*** Exercise material

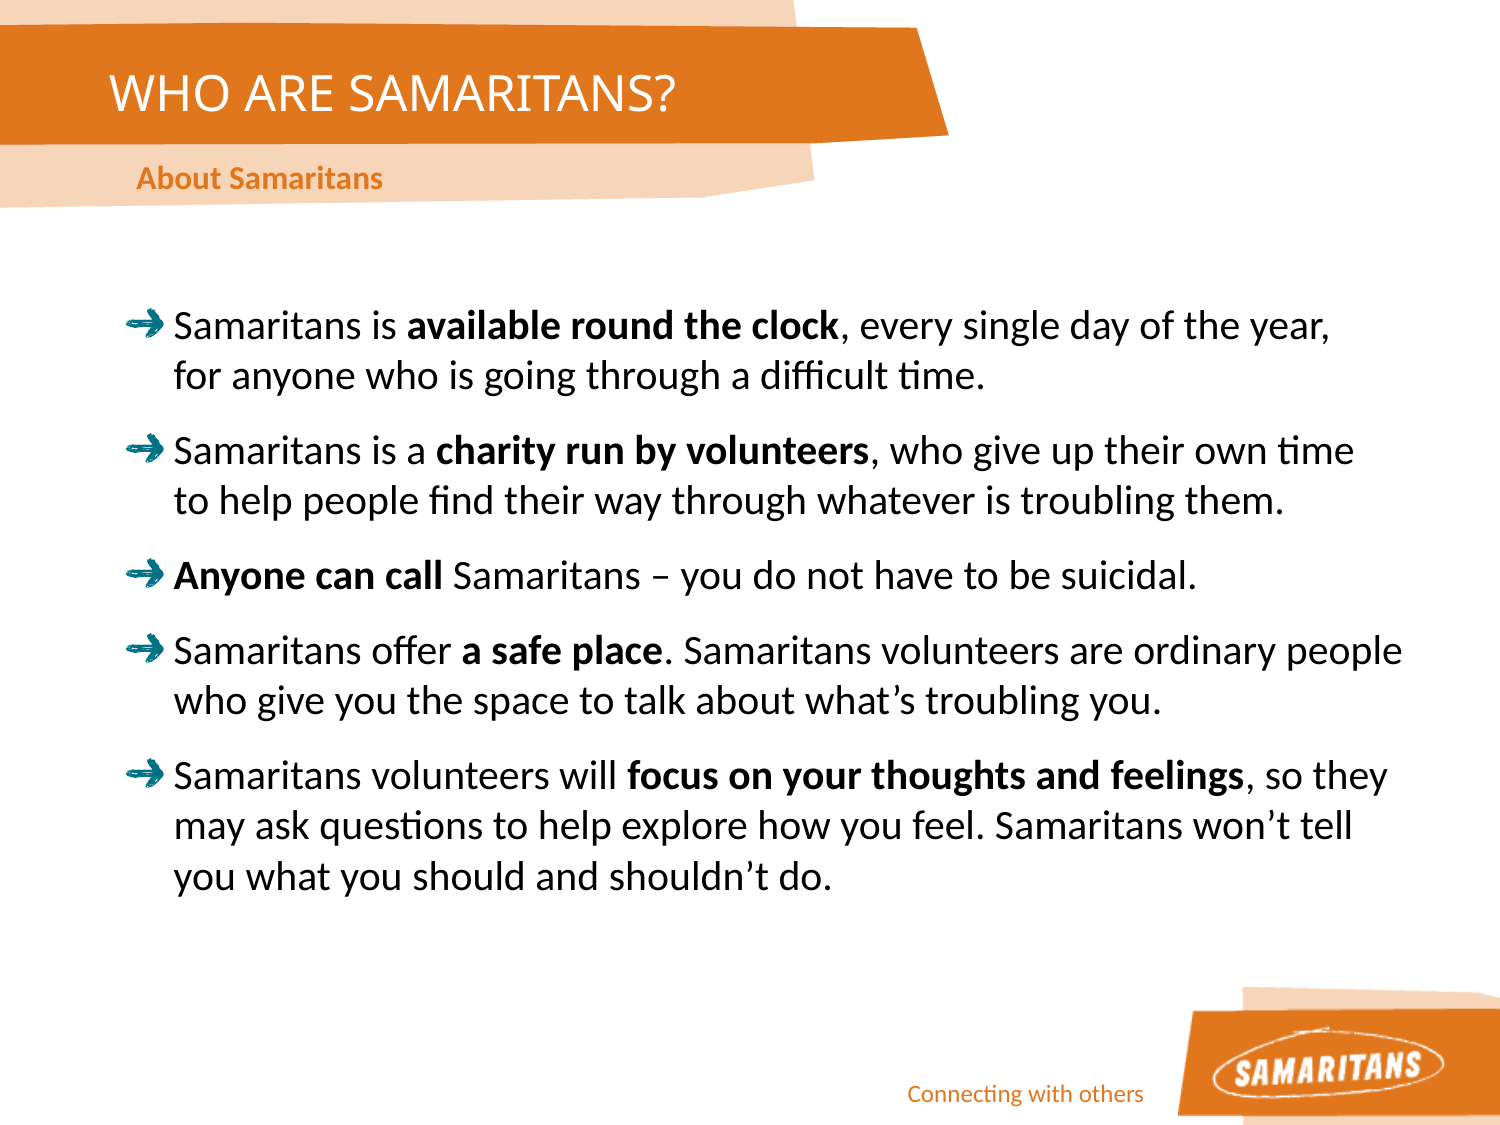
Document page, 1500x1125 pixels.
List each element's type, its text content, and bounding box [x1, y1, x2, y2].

picture [126, 433, 160, 463]
picture [126, 308, 160, 338]
picture [126, 633, 160, 663]
picture [126, 558, 160, 588]
text_box About Samaritans [121, 148, 399, 204]
picture [1178, 987, 1500, 1125]
text_box Samaritans is available round the clock, every single day of the year, for anyone who is going through a difficult time. Samaritans is a charity run by volunteers, who give up their own time to help people find their way through whatever is troubling them. Anyone can call Samaritans – you do not have to be suicidal. Samaritans offer a safe place. Samaritans volunteers are ordinary people who give you the space to talk about what’s troubling you. Samaritans volunteers will focus on your thoughts and feelings, so they may ask questions to help explore how you feel. Samaritans won’t tell you what you should and shouldn’t do. [112, 290, 1435, 906]
picture [126, 758, 160, 788]
text_box WHO ARE SAMARITANS? [94, 54, 692, 130]
picture [0, 0, 949, 208]
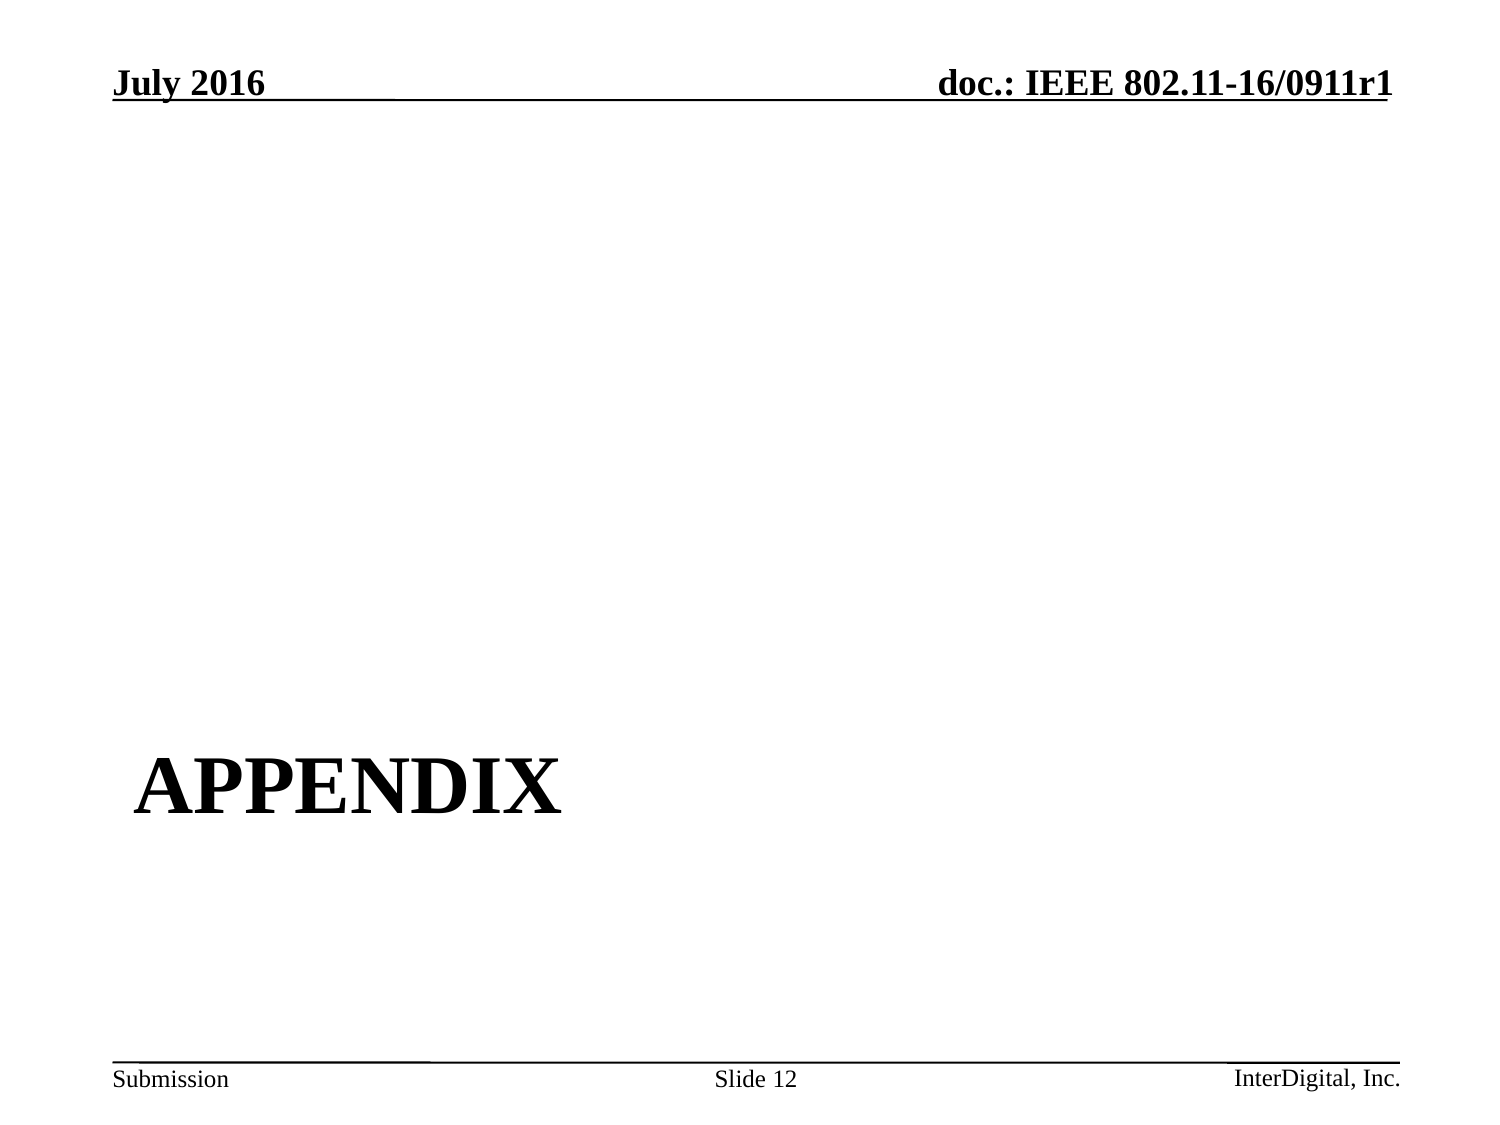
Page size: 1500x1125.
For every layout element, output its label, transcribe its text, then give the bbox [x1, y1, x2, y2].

******

Exercise description: When you copy the records above, keep every word exact and drop the pictures.

Task response:
Document page, 1500x1125 pixels.
List each element's type, its text content, and bounding box [x1, y1, x2, y2].

picture [126, 433, 160, 463]
picture [126, 308, 160, 338]
picture [126, 633, 160, 663]
picture [126, 558, 160, 588]
text_box About Samaritans [121, 148, 399, 204]
picture [1178, 987, 1500, 1125]
text_box Samaritans is available round the clock, every single day of the year, for anyone who is going through a difficult time. Samaritans is a charity run by volunteers, who give up their own time to help people find their way through whatever is troubling them. Anyone can call Samaritans – you do not have to be suicidal. Samaritans offer a safe place. Samaritans volunteers are ordinary people who give you the space to talk about what’s troubling you. Samaritans volunteers will focus on your thoughts and feelings, so they may ask questions to help explore how you feel. Samaritans won’t tell you what you should and shouldn’t do. [112, 290, 1435, 906]
picture [126, 758, 160, 788]
text_box WHO ARE SAMARITANS? [94, 54, 692, 130]
picture [0, 0, 949, 208]
Page size: 1500x1125.
For every layout element, output its label, transcribe its text, then give the bbox [x1, y1, x2, y2].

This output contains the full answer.